• [YOUR OBJECTIVE]: Copy the records below word for word, from their first line through the line that holds "11 h 47 min", and stop there.

• [RECORDS FOR THE EXERCISE]:
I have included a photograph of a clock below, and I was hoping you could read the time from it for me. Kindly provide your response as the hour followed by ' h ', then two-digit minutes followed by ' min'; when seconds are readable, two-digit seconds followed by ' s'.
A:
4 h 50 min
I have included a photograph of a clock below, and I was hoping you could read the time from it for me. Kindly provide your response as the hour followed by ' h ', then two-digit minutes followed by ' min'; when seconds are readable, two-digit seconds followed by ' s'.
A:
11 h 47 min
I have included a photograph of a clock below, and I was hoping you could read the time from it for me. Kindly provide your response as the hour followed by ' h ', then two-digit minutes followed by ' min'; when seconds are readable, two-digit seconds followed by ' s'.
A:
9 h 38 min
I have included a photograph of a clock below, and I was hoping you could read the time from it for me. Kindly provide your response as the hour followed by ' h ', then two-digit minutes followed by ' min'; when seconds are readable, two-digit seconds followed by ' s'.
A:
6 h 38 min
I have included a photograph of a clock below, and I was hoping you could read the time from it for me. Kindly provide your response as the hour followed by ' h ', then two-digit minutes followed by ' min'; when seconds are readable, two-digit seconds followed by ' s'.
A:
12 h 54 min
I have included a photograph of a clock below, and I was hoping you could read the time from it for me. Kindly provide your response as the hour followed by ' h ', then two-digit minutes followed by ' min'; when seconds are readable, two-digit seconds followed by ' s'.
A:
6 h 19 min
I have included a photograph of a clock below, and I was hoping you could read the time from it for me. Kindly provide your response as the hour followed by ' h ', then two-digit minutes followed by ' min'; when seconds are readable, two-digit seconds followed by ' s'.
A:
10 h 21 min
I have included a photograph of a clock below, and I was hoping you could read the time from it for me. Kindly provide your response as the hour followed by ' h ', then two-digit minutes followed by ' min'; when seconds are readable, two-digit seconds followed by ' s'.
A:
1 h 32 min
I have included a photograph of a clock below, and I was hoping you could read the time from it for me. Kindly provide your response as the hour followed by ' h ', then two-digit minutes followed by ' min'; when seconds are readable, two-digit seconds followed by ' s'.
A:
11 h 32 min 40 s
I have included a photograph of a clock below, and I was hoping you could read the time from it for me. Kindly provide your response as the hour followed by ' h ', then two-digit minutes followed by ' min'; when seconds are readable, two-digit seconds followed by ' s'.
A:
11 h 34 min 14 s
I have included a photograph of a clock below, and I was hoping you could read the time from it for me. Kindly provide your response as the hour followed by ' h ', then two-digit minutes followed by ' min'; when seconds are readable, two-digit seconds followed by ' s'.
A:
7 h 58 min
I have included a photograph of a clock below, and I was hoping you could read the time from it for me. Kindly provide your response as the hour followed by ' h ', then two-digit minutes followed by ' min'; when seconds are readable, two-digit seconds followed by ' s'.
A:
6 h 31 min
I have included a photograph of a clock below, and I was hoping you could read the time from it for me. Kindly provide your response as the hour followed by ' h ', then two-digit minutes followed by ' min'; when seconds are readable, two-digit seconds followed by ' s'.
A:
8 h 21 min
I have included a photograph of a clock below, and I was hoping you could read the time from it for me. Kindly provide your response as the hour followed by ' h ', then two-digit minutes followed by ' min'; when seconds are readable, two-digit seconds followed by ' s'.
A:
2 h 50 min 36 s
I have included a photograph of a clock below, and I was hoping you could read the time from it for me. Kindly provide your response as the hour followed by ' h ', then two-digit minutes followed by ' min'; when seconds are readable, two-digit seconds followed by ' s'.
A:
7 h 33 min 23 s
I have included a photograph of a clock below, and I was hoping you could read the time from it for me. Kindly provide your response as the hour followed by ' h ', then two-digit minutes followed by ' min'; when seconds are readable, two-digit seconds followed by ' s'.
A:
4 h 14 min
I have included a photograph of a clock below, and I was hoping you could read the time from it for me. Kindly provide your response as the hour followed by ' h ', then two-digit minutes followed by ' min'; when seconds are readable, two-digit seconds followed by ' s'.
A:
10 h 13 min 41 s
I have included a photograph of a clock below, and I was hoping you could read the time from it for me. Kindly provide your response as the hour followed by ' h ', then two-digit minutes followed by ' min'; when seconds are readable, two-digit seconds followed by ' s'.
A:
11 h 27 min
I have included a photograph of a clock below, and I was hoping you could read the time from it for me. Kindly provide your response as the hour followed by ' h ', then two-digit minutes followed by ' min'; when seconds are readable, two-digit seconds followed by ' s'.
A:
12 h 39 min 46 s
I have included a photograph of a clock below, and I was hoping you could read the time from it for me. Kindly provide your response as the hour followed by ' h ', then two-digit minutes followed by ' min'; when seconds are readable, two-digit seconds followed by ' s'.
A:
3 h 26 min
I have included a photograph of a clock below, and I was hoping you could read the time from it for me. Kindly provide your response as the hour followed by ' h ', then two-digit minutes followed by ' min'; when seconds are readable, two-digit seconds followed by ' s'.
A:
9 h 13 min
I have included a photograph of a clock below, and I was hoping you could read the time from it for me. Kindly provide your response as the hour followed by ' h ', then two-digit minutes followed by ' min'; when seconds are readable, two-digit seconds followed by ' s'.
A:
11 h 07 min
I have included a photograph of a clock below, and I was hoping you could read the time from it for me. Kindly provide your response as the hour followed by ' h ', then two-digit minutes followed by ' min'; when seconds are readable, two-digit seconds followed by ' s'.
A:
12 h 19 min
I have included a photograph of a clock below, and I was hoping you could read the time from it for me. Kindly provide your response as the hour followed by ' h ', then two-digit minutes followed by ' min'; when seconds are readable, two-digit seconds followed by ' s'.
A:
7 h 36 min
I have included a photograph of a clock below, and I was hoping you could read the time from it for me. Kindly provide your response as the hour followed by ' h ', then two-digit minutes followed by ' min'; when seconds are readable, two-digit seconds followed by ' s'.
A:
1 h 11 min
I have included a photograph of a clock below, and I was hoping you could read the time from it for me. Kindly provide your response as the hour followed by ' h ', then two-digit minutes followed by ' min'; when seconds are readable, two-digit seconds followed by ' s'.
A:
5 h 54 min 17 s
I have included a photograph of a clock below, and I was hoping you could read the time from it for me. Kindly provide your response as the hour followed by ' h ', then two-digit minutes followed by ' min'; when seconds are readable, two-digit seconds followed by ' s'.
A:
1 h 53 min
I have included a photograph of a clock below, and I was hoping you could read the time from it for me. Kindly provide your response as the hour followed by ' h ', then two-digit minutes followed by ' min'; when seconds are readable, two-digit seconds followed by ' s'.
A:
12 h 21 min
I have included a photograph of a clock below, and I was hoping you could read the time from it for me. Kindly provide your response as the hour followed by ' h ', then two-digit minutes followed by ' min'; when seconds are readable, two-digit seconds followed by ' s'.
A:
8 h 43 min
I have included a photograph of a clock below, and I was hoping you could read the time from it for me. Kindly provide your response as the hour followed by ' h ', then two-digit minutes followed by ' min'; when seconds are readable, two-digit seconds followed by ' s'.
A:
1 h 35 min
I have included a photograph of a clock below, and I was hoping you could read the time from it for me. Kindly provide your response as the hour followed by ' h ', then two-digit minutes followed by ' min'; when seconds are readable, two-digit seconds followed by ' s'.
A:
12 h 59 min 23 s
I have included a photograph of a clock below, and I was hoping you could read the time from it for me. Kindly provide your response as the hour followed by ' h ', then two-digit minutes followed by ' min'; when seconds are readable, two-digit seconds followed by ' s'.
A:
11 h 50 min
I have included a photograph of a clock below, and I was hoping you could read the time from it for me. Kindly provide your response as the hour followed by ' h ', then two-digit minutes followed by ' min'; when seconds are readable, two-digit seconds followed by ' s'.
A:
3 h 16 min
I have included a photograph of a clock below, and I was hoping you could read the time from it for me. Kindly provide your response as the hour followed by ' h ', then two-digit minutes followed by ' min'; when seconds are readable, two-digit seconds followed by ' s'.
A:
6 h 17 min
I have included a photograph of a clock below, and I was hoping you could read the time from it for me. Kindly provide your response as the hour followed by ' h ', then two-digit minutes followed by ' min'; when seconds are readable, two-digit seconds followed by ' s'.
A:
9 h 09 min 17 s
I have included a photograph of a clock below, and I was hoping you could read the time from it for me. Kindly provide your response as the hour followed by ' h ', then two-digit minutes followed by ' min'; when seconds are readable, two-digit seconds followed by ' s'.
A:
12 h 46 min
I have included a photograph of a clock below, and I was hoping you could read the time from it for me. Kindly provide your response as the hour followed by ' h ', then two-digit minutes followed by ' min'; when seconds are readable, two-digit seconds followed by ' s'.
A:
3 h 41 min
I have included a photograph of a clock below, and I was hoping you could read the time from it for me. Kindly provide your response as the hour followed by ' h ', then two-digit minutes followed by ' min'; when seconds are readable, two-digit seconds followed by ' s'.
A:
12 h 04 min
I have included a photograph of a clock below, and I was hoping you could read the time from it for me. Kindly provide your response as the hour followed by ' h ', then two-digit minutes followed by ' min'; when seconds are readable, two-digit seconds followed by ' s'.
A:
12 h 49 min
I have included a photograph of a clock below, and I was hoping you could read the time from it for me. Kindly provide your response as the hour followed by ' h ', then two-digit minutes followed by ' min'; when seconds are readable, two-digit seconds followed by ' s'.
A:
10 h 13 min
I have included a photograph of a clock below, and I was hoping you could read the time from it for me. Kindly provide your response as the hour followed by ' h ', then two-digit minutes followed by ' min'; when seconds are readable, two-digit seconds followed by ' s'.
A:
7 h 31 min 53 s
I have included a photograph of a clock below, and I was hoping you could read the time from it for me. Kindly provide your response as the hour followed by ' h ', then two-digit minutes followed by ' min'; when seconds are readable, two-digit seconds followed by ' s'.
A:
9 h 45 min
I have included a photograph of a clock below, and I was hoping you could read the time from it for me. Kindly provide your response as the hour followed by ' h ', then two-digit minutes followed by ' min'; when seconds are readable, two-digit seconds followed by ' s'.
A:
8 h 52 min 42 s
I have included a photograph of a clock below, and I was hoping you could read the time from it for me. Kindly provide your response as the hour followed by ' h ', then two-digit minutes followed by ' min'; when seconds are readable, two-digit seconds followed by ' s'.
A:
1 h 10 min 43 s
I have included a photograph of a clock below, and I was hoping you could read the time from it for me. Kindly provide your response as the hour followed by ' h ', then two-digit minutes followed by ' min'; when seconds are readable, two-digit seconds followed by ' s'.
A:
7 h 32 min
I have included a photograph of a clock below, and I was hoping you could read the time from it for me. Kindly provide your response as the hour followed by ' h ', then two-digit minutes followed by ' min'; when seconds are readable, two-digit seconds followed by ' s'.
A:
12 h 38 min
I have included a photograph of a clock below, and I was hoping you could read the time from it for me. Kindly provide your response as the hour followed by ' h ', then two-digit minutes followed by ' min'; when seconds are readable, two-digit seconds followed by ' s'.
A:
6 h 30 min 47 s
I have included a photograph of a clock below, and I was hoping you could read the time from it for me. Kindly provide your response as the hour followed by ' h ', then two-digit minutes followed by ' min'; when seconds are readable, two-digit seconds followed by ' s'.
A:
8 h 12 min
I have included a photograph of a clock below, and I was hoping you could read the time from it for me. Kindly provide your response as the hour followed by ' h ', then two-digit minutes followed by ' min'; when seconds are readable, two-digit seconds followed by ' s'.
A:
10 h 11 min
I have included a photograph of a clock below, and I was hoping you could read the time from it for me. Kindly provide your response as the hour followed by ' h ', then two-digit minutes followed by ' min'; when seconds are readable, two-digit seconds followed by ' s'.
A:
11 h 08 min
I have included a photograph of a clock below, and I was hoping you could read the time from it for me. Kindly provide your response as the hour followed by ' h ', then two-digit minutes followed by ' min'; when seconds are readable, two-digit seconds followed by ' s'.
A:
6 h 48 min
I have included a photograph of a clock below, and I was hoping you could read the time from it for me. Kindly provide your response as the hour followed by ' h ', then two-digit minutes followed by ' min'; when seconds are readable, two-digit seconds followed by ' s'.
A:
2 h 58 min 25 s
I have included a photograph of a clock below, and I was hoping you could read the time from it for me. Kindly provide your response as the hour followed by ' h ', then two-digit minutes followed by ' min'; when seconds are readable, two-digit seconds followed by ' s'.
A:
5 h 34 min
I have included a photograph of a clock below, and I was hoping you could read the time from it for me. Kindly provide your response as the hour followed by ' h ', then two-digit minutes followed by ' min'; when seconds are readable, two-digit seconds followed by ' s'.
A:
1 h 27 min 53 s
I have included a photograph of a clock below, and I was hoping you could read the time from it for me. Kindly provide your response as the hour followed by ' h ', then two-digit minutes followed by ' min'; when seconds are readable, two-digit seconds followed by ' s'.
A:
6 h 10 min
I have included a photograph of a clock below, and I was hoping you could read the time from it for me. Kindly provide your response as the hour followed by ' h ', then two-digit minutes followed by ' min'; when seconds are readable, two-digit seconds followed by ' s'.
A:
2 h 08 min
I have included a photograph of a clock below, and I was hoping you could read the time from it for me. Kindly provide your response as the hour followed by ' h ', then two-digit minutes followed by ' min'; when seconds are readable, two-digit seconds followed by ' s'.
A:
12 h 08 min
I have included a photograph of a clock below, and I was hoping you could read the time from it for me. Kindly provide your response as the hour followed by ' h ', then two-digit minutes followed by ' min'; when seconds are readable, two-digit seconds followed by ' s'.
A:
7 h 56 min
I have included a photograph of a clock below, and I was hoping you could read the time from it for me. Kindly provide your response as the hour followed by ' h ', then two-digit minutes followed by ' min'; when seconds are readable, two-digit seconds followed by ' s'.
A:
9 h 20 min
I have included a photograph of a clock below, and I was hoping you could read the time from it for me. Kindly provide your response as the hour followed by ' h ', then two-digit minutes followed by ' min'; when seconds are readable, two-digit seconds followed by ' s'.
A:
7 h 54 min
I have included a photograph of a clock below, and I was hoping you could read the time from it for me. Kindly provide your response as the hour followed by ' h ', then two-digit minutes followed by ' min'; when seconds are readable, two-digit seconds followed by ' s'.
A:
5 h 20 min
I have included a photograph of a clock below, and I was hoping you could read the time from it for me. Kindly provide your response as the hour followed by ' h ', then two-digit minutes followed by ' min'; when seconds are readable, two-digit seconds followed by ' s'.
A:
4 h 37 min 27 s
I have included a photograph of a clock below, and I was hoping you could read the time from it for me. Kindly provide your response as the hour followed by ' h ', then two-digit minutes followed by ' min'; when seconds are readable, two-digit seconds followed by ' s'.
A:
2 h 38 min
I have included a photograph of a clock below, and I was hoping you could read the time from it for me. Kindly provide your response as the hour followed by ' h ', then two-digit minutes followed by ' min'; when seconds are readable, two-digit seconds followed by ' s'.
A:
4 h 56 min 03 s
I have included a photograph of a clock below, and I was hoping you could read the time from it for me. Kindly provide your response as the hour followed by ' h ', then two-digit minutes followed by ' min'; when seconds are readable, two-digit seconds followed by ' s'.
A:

• [COMPLETE ANSWER]:
I have included a photograph of a clock below, and I was hoping you could read the time from it for me. Kindly provide your response as the hour followed by ' h ', then two-digit minutes followed by ' min'; when seconds are readable, two-digit seconds followed by ' s'.
A:
4 h 50 min
I have included a photograph of a clock below, and I was hoping you could read the time from it for me. Kindly provide your response as the hour followed by ' h ', then two-digit minutes followed by ' min'; when seconds are readable, two-digit seconds followed by ' s'.
A:
11 h 47 min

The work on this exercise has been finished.